The Beats X do a decent enough job staying in place, particularly when you employ the included secure fit fins (which come in two sizes and are generally more comfortable than those offered by much of the competition), but the Powerbeats do a much better job staying out of the way — a good quality in a pair of workout headphones.
What the additional cord slack does afford, however, is quick access to the control/volume buttons. It also lets the user dangle the headphones around their neck when out of use, like a necklace. Beats has also built magnets into the backs of the buds themselves, so they snap together securely when out of use. This keeps them out of the way, but close by, making them easier to keep track of than Apple’s infamously losable AirPods.
Like the Powerbeats before it, Apple’s most significant contribution to Beats X is easily the W1. The chip is the same as the one found in AirPods, and really does enhance the experience, circumventing annoying Bluetooth syncing — for Apple users at least.
The whole process is ridiculously simple. Fire up the headphones and a card pops up on your Apple device. Click “connect;” that’s basically it. As long as it’s connected, you’ll see a small headphone icon in iOS next to the battery icon. Swipe up from the bottom of the screen to check the headphones’ battery level. Of course, you can still connect with an Android device, but the experience isn’t nearly as seamless.
The headphones get solid range, as well. I was able to walk all throughout my New York City apartment without losing the connection. I did, however, run into a few issues outside, when the connection randomly dropped a couple of times. It mostly re-paired itself, but it was a nuisance, particularly in the 20-degree weather, when I had to take the phone out and re-pair it manually.

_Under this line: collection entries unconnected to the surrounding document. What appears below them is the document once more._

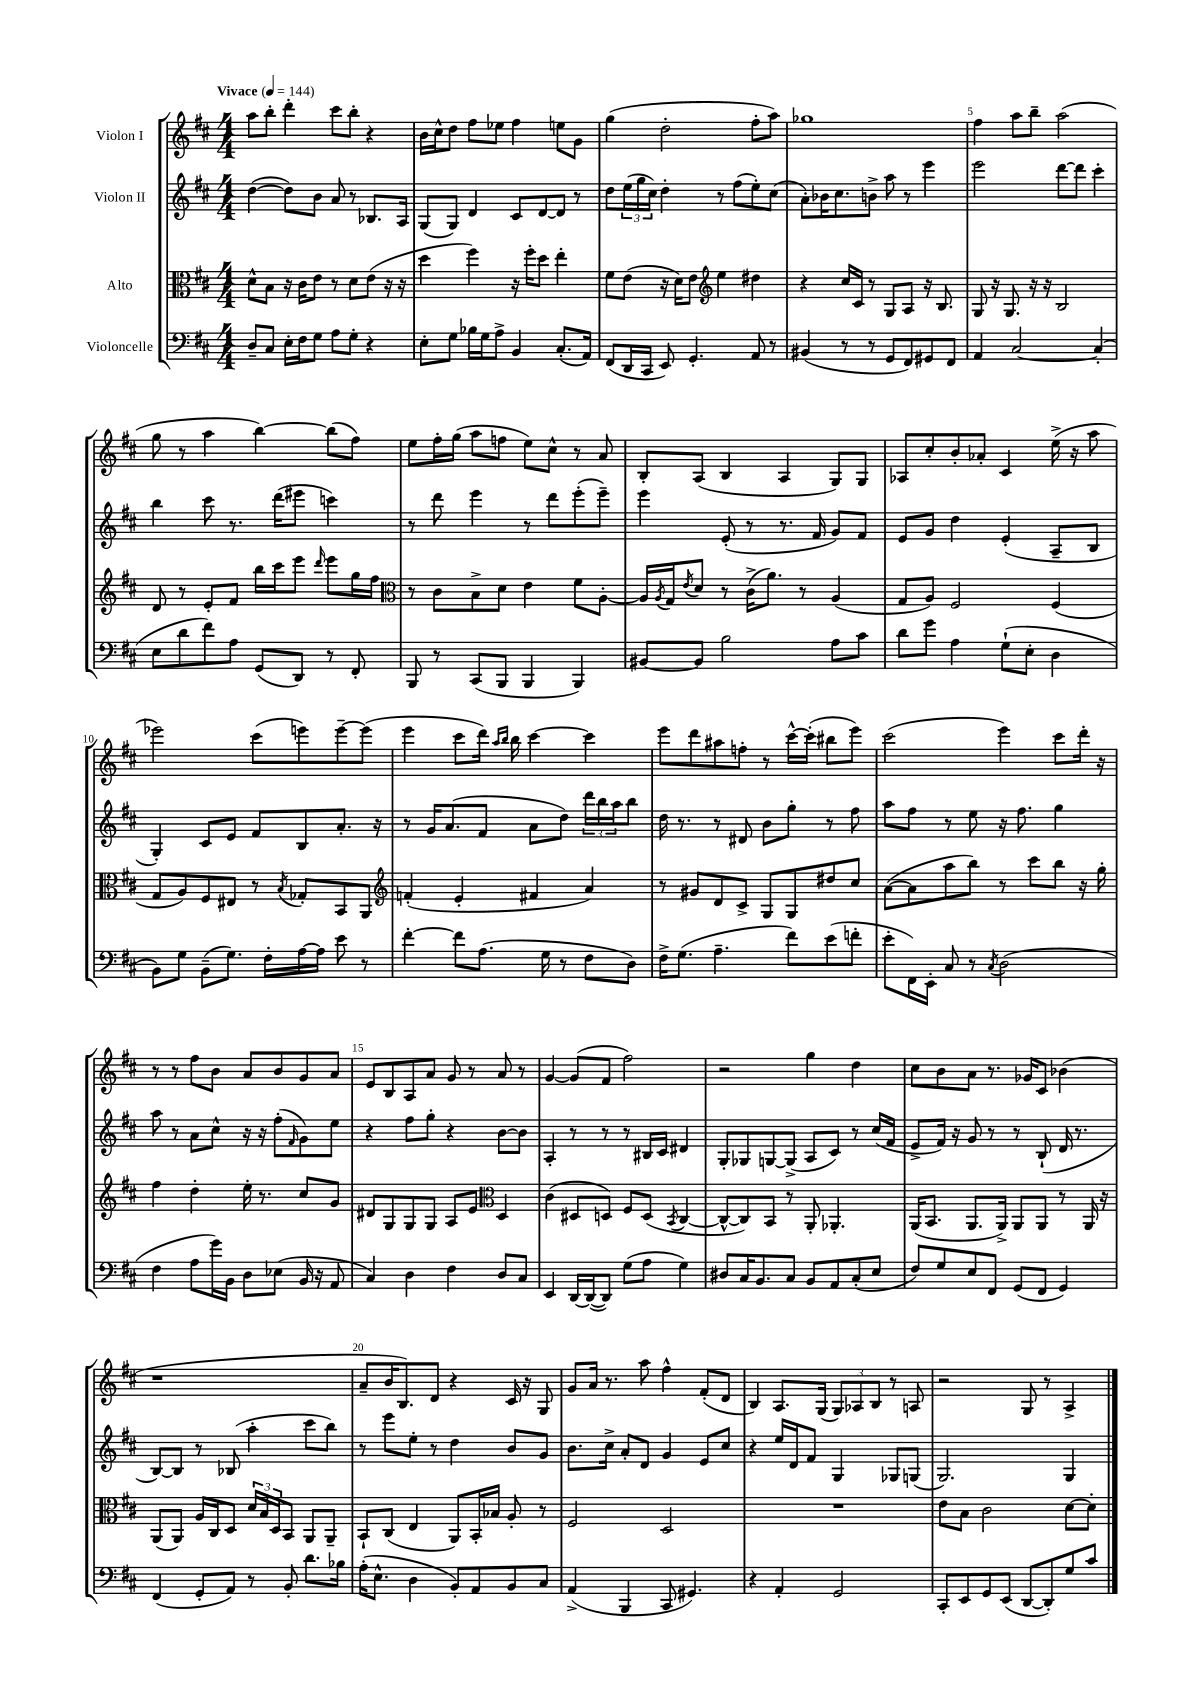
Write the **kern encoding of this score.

**kern	**kern	**kern	**kern
*part4	*part3	*part2	*part1
*staff4	*staff3	*staff2	*staff1
*I"Violoncelle	*I"Alto	*I"Violon II	*I"Violon I
*clefF4	*clefC3	*clefG2	*clefG2
*k[f#c#]	*k[f#c#]	*k[f#c#]	*k[f#c#]
*M4/4	*M4/4	*M4/4	*M4/4
*MM144	*MM144	*MM144	*MM144
=1	=1	=1	=1
!	!	!	!LO:TX:a:B:t=Vivace
8D~/L	8d^^\L	([4dd\	8aa\L
8C#/J	8B\J	.	8bb'\J
16E'\LL	16r	8dd\L])	4ddd'\
16F#\J	16c#\KL	.	.
8G\J	8e\J	8b\J	.
8A\L	8r	8a/	8ccc#\L
8G'\J	8d\L	8r	8bb'\J
4r	(8e\J	8.B-X/L	4r
.	16r	.	.
.	16r	16A/Jk	.
=2	=2	=2	=2
8E'\L	4dd\	(8G/L	16b\LL
.	.	.	16cc#^^\J
8G\J	.	8G/J)	8dd\J
16B-X\LL	4ff#\)	4d/	8ff#\L
16G\J	.	.	.
8A^\J	.	.	8ee-X\J
4BB/	16r	8c#/L	4ff#\
.	16ff#'\KL	.	.
.	8dd\J	[8d/	.
(8.C#'/L	4ee'\	8d/J]	8een\L
.	.	8r	8g\J
16AA/Jk)	.	.	.
=3	=3	=3	=3
(8FF#/L	8f#\L	8dd\L	(4gg\
16DD/L	(8e\J	(24ee\L	.
.	.	24gg\	.
16CC#/JJ	.	.	.
.	.	24cc#\JJ)	.
8EE/)	16r	4dd'\	2dd'\
.	16d\KL)	.	.
4.GG'/	8e\J	.	.
*	*clefG2	*	*
.	4ee\	8r	.
.	.	(8ff#\L	.
8AA/	4dd#X\	8ee'\)	8ff#'\L
8r	.	(8cc#\J	8aa\J)
=4	=4	=4	=4
(4BB#X/	4r	8a'\L)	1gg-X
.	.	16b-X\K	.
.	.	8.cc#\	.
8r	16cc#/LL	.	.
.	16c#/JJ	.	.
8r	8r	8bn^\J	.
8GG/L	8G/L	8aa\	.
8FF#/)	8A/J	8r	.
8GG#X/	16r	4eee\	.
.	8.B/	.	.
8FF#/J	.	.	.
=5	=5	=5	=5
4AA/	8G/	2eee\	4ff#\
.	16r	.	.
.	8.G/	.	.
[2C#/	.	.	8aa\L
.	16r	.	8bb~\J
.	16r	.	.
.	2B/	[8ddd\L	(2aa\
.	.	8ddd\J]	.
(4C#'/]	.	4ccc#'\	.
!!LO:LB:g=z
=6	=6	=6	=6
8E\L	8d/	4bb\	8gg\
8d\	8r	.	8r
8f#\)	8e'/L	8ccc#\	4aa\
8A\J	8f#/J	8.r	.
(8GG/L	16bb\LL	.	[4bb\)
.	16ccc#\J	(16ddd\KL	.
8DD/J)	8eee\J	8eee#X\J	.
.	16qqddd/	.	.
8r	8eee\L	4cccn\)	(8bb\L]
8FF#'/	16gg\L	.	8ff#\J)
.	16ff#\JJ	.	.
=7	=7	=7	=7
*	*clefC3	*	*
8BBB/	8r	8r	8ee\L
8r	8c#\L	8ddd\	16ff#'\L
.	.	.	(16gg\JJ
(8CC#/L	8B^\	4eee\	8aa\L
8BBB/J	8d\J	.	8ffn\J
4BBB/	4e\	8r	8ee\L)
.	.	8ddd\L	8cc#^^\J
4BBB/)	8f#\L	(8eee'\	8r
.	[8A'\J	8eee~\J)	8a/
=8	=8	=8	=8
[8BB#X/L	16A/LL]	4eee\	8B'/L
.	8qA/	.	.
.	16G/J	.	.
.	8qe/	.	.
8BB#/J]	8d/J	.	(8A/J
2B\	8r	(8e'/	4B/
.	(16c#^\KL	8r	.
.	8.a\J)	.	.
.	.	8.r	4A/
.	8r	.	.
.	.	16f#/	.
8A\L	(4A/	8g/L)	8G/L)
8c#\J	.	8f#/J	8G/J
=9	=9	=9	=9
8d\L	8G/L	8e/L	8A-X/L
8g\J	8A/J)	8g/J	8cc#'/
4A\	2F#/	4dd\	8b'/
.	.	.	8a-X'/J
(8G`\L	.	(4e'/	4c#/
8E'\J	.	.	.
4D\	(4F#/	8A~/L	(16ee^\
.	.	.	16r
.	.	8B/J	8aa\
!!LO:LB:g=z
=10	=10	=10	=10
8BB\L)	8G/L	4G'/)	2eee-X\)
8G\J	8A/)	.	.
(8BB~\L	8F#/	8c#/L	.
8.G\J)	8E#X/J	8e/J	.
.	8r	8f#/L	(8ccc#\L
16F#'\LL	.	.	.
.	8qB/	.	.
[16A\	8G-X'/L	8B/	8eeen\)
16A\JJ]	.	.	.
8e\	8BB/	8.a'/J	[8eee~\
8r	8AA/J	.	(8eee\J]
.	.	16r	.
=11	=11	=11	=11
*	*clefG2	*	*
[4f#'\	(4fn'/	8r	4eee\
.	.	16g/KL	.
.	.	(8.a/	.
8f#\L]	4e'/	.	8ccc#\L
(8.A\J	.	8f#/J	16ddd\Jk)
.	.	.	16qqaa/LL
.	.	.	16qqbb/JJ
.	.	.	16bb\
.	4f#X/	8a\L	[4ccc#\
16G\	.	.	.
8r	.	8dd\J)	.
8F#\L	4a/)	24ddd\LL	4ccc#\]
.	.	24bb\	.
.	.	24aa\J	.
8D\J)	.	8bb\J	.
=12	=12	=12	=12
16F#^\KL	8r	16dd\	8eee\L
(8.G\J	.	8.r	.
.	8g#X/L	.	8ddd\
4.A~\	8d/	8r	8aa#X\
.	8c#^/J	8d#X/	8ffn'\J
.	8G/L	8b\L	8r
8f#\L)	8G/	8gg'\J	[16ccc#^^\LL
.	.	.	(16ccc#'\JJ]
(8e\	8dd#X/	8r	8bb#X\L
8fn'\J	8cc#/J	8ff#\	8eee\J)
=13	=13	=13	=13
8e'\L	([8a\L	8aa\L	(2ccc#\
16FF#\L)	8a\]	8ff#\J	.
16EE'\JJ	.	.	.
8C#/	8aa\	8r	.
8r	8bb\J)	8ee\	.
8qC#/	.	.	.
(2D\	8r	16r	4eee\)
.	.	8.ff#\	.
.	8ccc#\L	.	.
.	8bb\J	4gg\	8ccc#\L
.	16r	.	16ddd'\Jk
.	16gg'\	.	16r
!!LO:LB:g=z
=14	=14	=14	=14
4F#\	4ff#\	8aa\	8r
.	.	8r	8r
8A\L	4dd'\	8a\L	8ff#\L
16g\L)	.	8cc#^^\J	8b\J
16BB\JJ	.	.	.
8D\L	16ee'\	16r	8a/L
.	8.r	16r	.
(8E-X\J	.	(8ff#'\L	8b/
.	.	16qqf#/	.
16BB/	8cc#/L	8g\)	8g/
16r	.	.	.
8AA/	8g/J	8ee\J	8a/J
=15	=15	=15	=15
4C#/)	8d#X/L	4r	8e/L
.	8G/	.	8B/
4D\	8G/	8ff#\L	8A/
.	8G/J	8gg'\J	8a/J
4F#\	8A/L	4r	8g/
.	8e/J	.	8r
*	*clefC3	*	*
8D/L	4D/	[8b\L	8a/
8C#/J	.	8b\J]	8r
=16	=16	=16	=16
4EE/	(4c#\	4A'/	[4g/
[16DD/LL	8D#X/L	8r	(8g/L]
(16DD/J_	.	.	.
8DD/J])	8Dn/J)	8r	8f#/J
(8G\L	8F#/L	8r	2ff#\)
8A\J	(8D/J	16B#X/LL	.
.	.	16c#/JJ	.
.	8qBB/	.	.
4G\)	[4C#/	4d#X/	.
=17	=17	=17	=17
8D#X/L	8C#^^/L_	8G'/L	2r
16C#/K	8C#/])	8G-X/	.
8.BB/	.	.	.
.	8BB/J	[8Gn/	.
8C#/J	8r	(8G^/J]	.
8BB/L	8AA'/	8A/L	4gg\
8AA/	4.AA-X'/	8c#/J)	.
(8C#'/	.	8r	4dd\
8E/J	.	(16cc#/LL	.
.	.	16f#/JJ	.
=18	=18	=18	=18
8F#/L)	(16AA/KL	8e^/L	8cc#\L
.	8.BB/J	.	.
8G/	.	16f#/Jk)	8b\
.	.	16r	.
8E/	8.AA/L	8g/	8a\J
8FF#/J	.	8r	8.r
.	16AA^/Jk)	.	.
(8GG/L	8AA/L	8r	.
.	.	.	16g-X/KL
8FF#/J	8AA/J	(8B`/	8c#/J
4GG/)	8r	16d/	(4b-X\
.	.	8.r	.
.	16AA/	.	.
.	16r	.	.
!!LO:LB:g=z
=19	=19	=19	=19
(4FF#/	(8AA/L	[8B/L)	1r
.	8AA/J)	8B/J]	.
8GG'/L	16A/LL	8r	.
.	16C#/J	.	.
8AA/J)	8D/J	(8B-X/	.
8r	24d/LL	4aa'\	.
.	24B/	.	.
.	24D/J	.	.
8BB'/	8BB/J	.	.
8.d\L	8AA/L	8ccc#\L	.
.	8AA~/J	8bb\J)	.
16B-X\Jk	.	.	.
=20	=20	=20	=20
(16A'\KL	8BB`/L	8r	8a~/L
8.E^^\J	.	.	.
.	(8C#/J	8eee\L	16b/K
.	.	.	8.B/)
4D\	4E/	8ee'\J	.
.	.	8r	8d/J
8BB'/L)	8AA/L)	4dd\	4r
8AA/	16BB'/L	.	.
.	16B-X/JJ	.	.
8BB/	8A'/	8b/L	16c#/
.	.	.	16r
8C#/J	8r	8g/J	8G/
=21	=21	=21	=21
(4AA^/	2F#/	8.b\L	8g/L
.	.	.	16a/Jk
.	.	16cc#^\Jk	8.r
4BBB/	.	8a'/L	.
.	.	8d/J	8aa\
8CC#/	2D/	4g/	4ff#^^\
4.GG#X/)	.	.	.
.	.	8e/L	(8f#'/L
.	.	8cc#/J	8d/J
=22	=22	=22	=22
4r	1r	4r	4B/)
4AA'/	.	16ee/LL	8.A/L
.	.	16d/J	.
.	.	8f#/J	.
.	.	.	(16G/Jk
2GG/	.	4G/	12G/L)
.	.	.	12A-X/
.	.	.	12B/J
.	.	8G-X/L	8r
.	.	(8Gn/J	8An/
=23	=23	=23	=23
8CC#'/L	8e\L	2.G/)	2r
8EE/	8B\J	.	.
8GG/	2c#\	.	.
(8EE/J	.	.	.
[8DD/L	.	.	8G/
8DD'/])	.	.	8r
8G/	[8d\L	4G/	4A^/
8c#/J	8d'\J]	.	.
==	==	==	==
*-	*-	*-	*-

The new Beats deliver a decent sound experience for a pair of wireless buds. The company seems to have taken some of the emphasis off of the driving bass of earlier models in favor of a fuller experience, which is always welcome. Isolation has been improved, as well.
The result is a solid pair of Bluetooth headphones — not the nicest sound I’ve heard on a wireless pair, but surely good enough for listening to music on the go for most. If you really want to settle in with some music, you’ll probably want to shell out for a pair of over-ears, but the Beats X are perfectly suited for the commuter.

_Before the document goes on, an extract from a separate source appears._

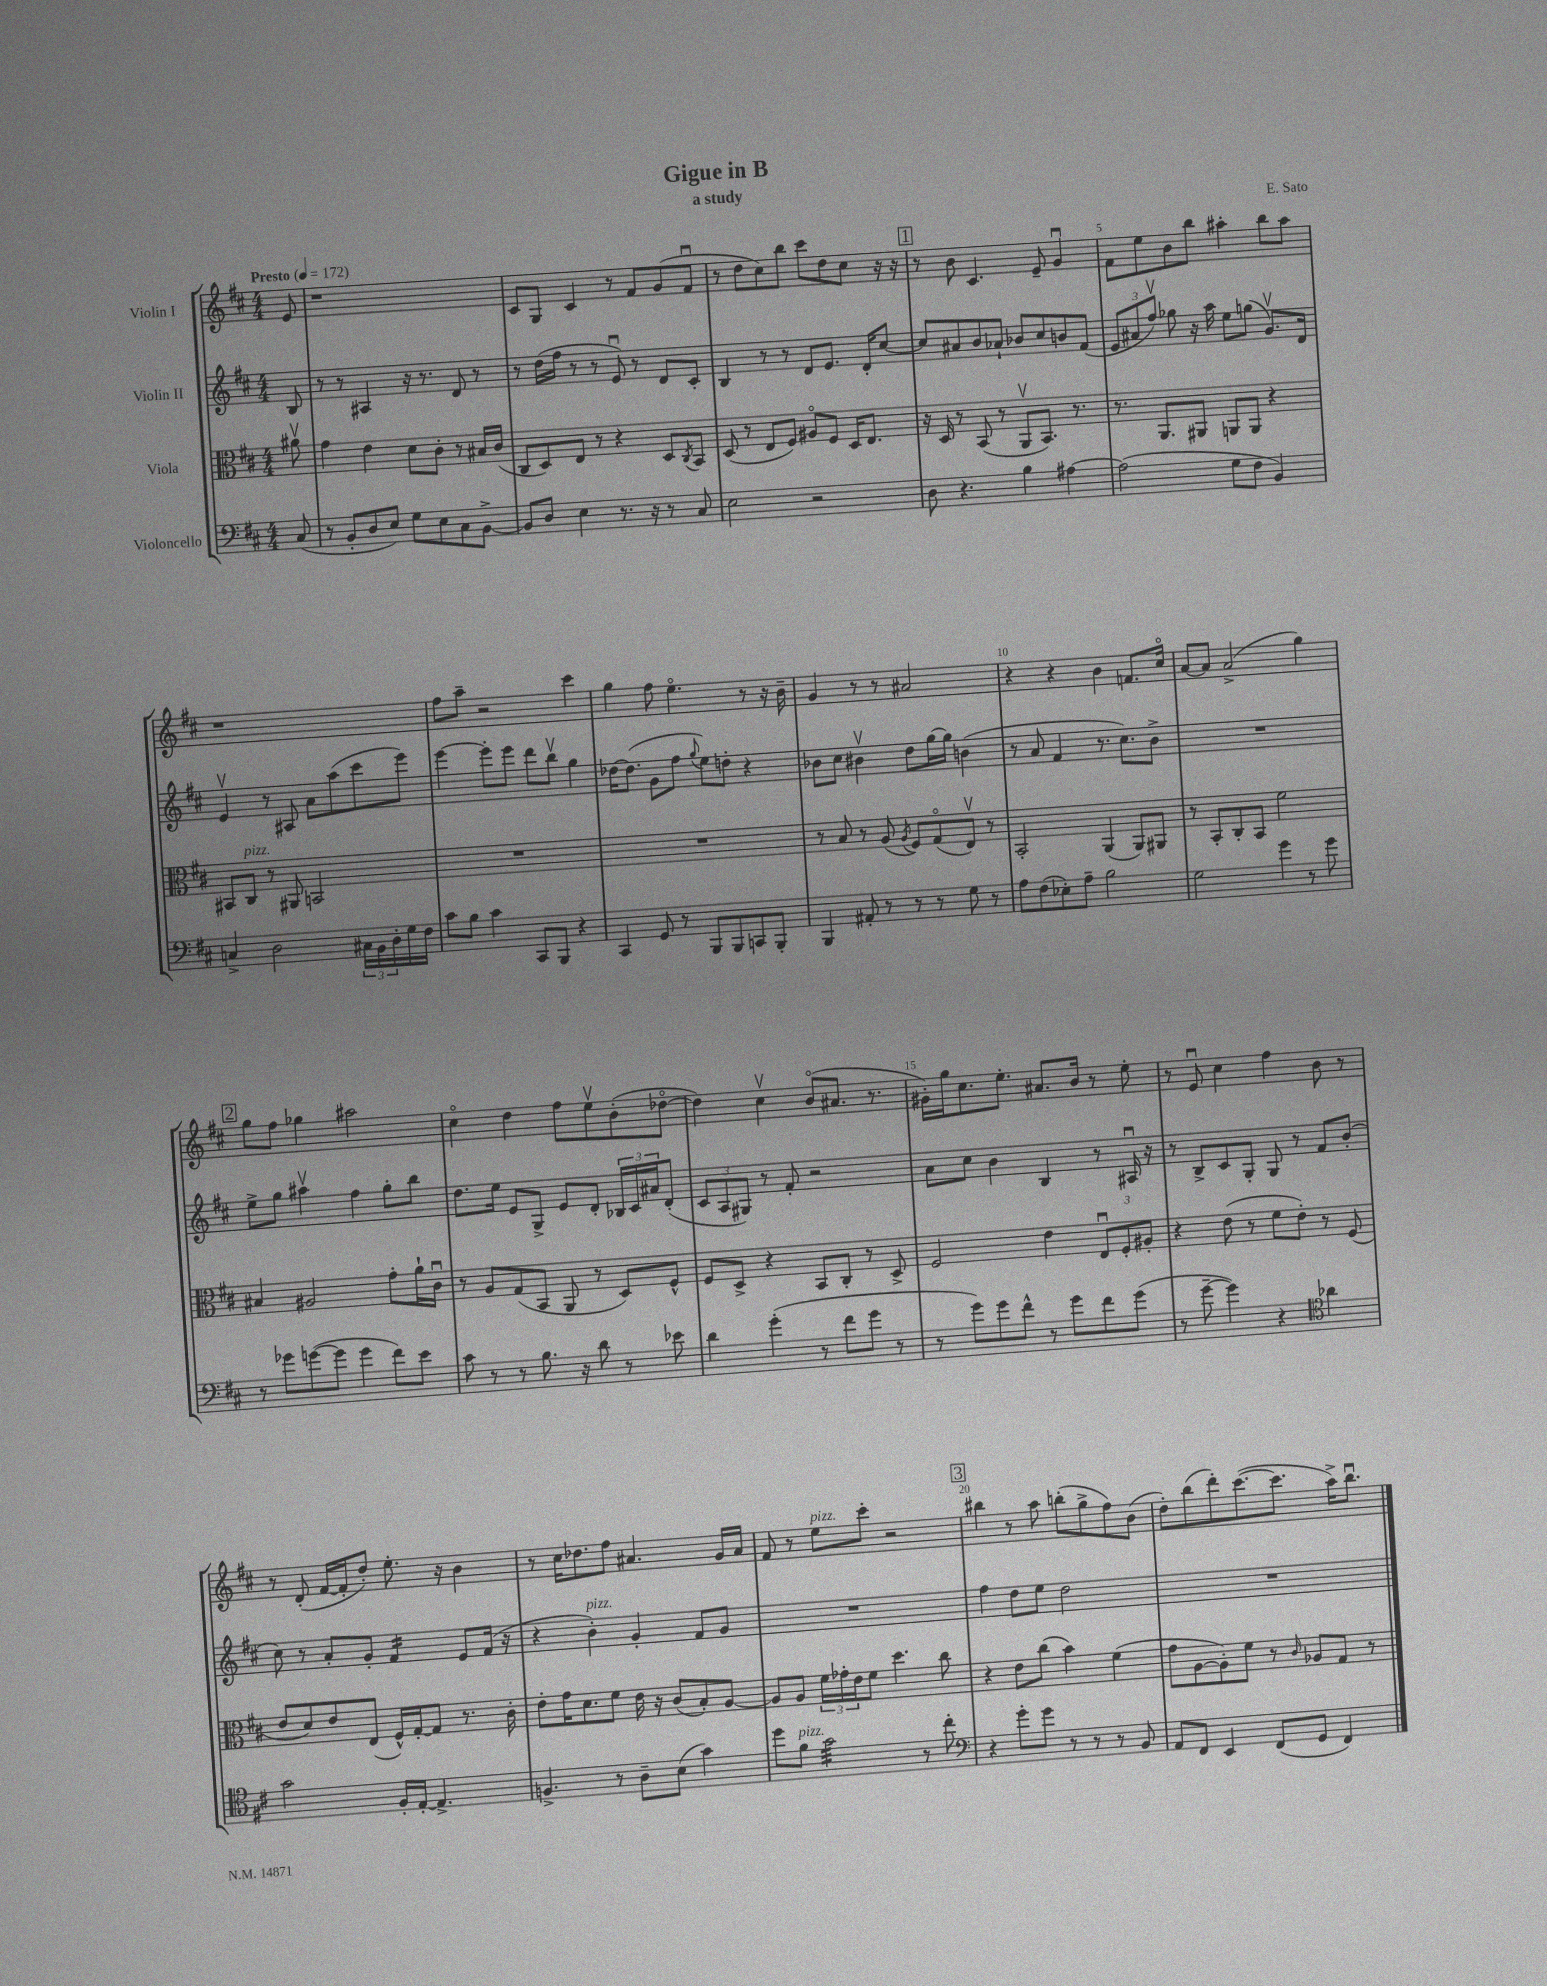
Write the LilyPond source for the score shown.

The battery is rated at eight hours, and I found I was able to get a solid day’s use out of the things, no problem. And when it comes time for a refill, the Lightning cable does the trick pretty quickly, with a couple of hours’ worth of life after a five-minute charge.
Beating the competition
At $150, the Beats X are just a hair under the AirPods. In spite of the company’s big “No Strings” ad campaign, they’re ultimately not as flashy as Apple’s primary offering, lacking some of the more refined interface and noise-canceling design. They’re also notably pricier than a number of comparable wireless headphones.
You’re certainly paying for branding here, though the inclusion of the W1 chip is a nice addition for any on iOS. From a pure form-factor perspective, I prefer the Powerbeats, which do a better job staying out of the way and keeping in place when you go for a run.
But the solid sound, good battery life and form factor add up to a good overall wireless headphone experience for users looking for an AirPod-like experience in a more conventional package.